Major Areas of Study

Functions, Graphs, and Limits : Students should be able to work with functions represented in a variety of ways: graphical, numerical, analytical, or verbal. They should understand the connections among there representations.

Topics Include : Functions, Limits, and Continuity, Families of Curves

Derivatives : Students should understand the meaning of the derivative in terms of a rate of change and local linear approximation and should be able to use derivatives to solve a variety of problems.

Topics Include : Differentiability, Derivatives From Graphs/Charts, Tangent Line Problems, Power, Product and Quotient Rules, Trig. Derivatives, Second Derivatives, Chair Rule, Linear Approximations, Implicit Differentiation, Composite, Inverse, Exponential and Logarithmic Functions and Derivatives, Inverse Trigonometric Derivatives, Graphing and Continuity, Extreme Value Theorem, Mean Value Theorem, Candidates’ Test, Relative and Absolute Maxima and Minima, M2I2ACIDS, Related Rates, Velocity and Acceleration, Estimating Areas with Finite Sums, Left, Right, Upper, and Lower Trapezoidal Methods.

Integrals : Students should understand the meaning of the definite integral both as a limit of Riemann sums and as the net accumulation of change and should be able to use integrals to solve a variety of problems.
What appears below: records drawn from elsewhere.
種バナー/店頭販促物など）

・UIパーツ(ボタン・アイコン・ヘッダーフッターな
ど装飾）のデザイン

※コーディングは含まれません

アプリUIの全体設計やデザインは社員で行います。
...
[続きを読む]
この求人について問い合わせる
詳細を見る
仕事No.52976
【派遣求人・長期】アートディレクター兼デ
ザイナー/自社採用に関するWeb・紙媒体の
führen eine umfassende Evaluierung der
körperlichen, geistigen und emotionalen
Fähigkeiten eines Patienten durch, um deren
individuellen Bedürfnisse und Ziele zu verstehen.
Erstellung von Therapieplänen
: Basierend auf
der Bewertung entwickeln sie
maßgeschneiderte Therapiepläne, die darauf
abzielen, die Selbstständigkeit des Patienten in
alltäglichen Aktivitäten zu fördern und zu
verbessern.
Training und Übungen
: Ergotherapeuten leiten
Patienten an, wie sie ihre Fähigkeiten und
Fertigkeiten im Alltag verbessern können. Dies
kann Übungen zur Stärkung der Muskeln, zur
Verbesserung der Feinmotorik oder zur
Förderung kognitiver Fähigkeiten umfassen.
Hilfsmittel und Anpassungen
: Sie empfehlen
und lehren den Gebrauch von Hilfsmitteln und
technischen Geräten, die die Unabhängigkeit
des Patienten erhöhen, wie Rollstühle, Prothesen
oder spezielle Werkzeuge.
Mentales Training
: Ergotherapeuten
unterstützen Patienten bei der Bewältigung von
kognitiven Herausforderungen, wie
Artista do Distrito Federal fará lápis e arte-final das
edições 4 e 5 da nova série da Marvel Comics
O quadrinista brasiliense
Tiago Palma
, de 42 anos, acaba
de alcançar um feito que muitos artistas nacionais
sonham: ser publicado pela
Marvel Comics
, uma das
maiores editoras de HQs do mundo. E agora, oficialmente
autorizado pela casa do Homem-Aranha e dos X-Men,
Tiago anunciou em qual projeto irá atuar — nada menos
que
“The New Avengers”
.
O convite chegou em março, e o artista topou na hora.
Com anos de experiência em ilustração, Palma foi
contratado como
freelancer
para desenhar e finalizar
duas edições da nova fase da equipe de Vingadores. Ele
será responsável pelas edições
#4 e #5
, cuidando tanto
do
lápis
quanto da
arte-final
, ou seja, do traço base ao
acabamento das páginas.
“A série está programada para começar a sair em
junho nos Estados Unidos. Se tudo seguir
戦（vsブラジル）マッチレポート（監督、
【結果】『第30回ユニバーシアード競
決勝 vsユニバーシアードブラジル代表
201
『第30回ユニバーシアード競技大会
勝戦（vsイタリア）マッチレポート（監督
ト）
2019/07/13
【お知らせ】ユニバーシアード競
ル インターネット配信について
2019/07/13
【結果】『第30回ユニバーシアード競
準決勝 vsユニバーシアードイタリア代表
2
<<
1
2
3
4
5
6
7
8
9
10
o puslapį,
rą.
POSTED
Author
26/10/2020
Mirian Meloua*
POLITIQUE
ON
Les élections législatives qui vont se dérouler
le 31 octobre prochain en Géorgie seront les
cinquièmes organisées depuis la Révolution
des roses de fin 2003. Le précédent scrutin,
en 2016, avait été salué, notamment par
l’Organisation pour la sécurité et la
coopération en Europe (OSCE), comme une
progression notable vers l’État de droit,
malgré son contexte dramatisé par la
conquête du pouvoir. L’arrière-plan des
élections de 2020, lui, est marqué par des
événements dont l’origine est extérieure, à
In addition, they should understand the relationship between the derivative and the definite integral as expressed in both parts of the Fundamental Theorem of Calculus.

Topics Include : Integration, Initial Value, Definite Integrals, Fundamental Theorem, Separation of Variables, Slope Fields, Integration of Trigonometric Functions, Areas Between Curves, Integration by Parts and Substitution, Volume of Discs/Washers, and Shells.